How many books to Arabs produce?

The UNESCO report concludes that the Arab world translates 1/5 of the books translated by the small nation of Greece. Nearly 10,000 books have been translated into Arabic between the end of Al-Ma’mun’s rule (813-833 a.d.) in the Abbasid Caliphate and the current age. This number is equal to the number of books translated by Spain in a single year.

In the first five years of the 1980s 4.4 books were translated for every million Arabs (less than one book per million Arabs per year). In Hungary, the number was 519 books per million; in Spain it was 920 books per million.


The Arab League Educational, Cultural and Scientific Organization (ALECSO) released a statement reporting that the illiteracy rate in the Arab world is 19.73%, with a huge disparity between men and women; women make up 60.60% of the illiterate population.
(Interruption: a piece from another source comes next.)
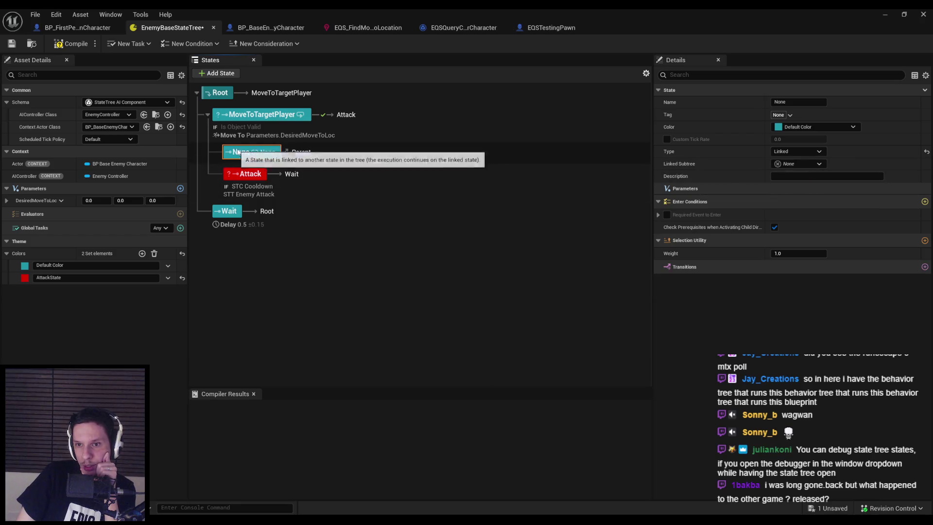
# Add a child state under the None state
pyautogui.rightClick(257, 153)
pyautogui.moveTo(341, 175)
If we add to this the fact that millions of Arabs live in poverty, and are concerned only with meeting their primary needs and not with purchasing books, some of the factors in the full picture become clearer.
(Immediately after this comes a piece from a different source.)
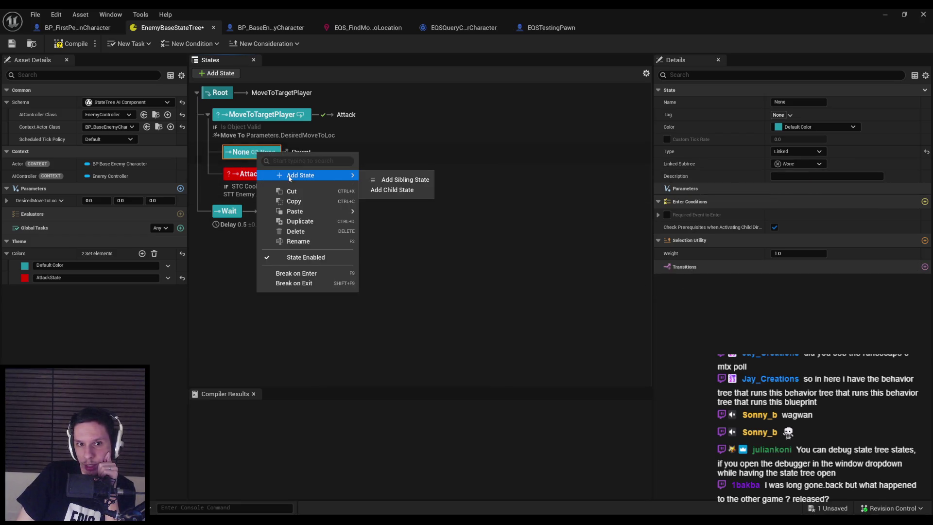
pyautogui.click(406, 189)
Moreover, there is an idea that connects the desire to read with the nature of the political system in place. It is said that where liberty prospers, the number of readers increases. In democratic societies, the individual citizen is seen as an important factor in public life. So, even if it is only a small amount, individuals care about cultural and political output. That is why the numbers about reading in the age in which political ideology prospered among the educated in the Arab World were far greater than those today. And now, because most Arabs have handed their futures over to fate and feel that participation in the public arena is futile, the concern for reading has regressed.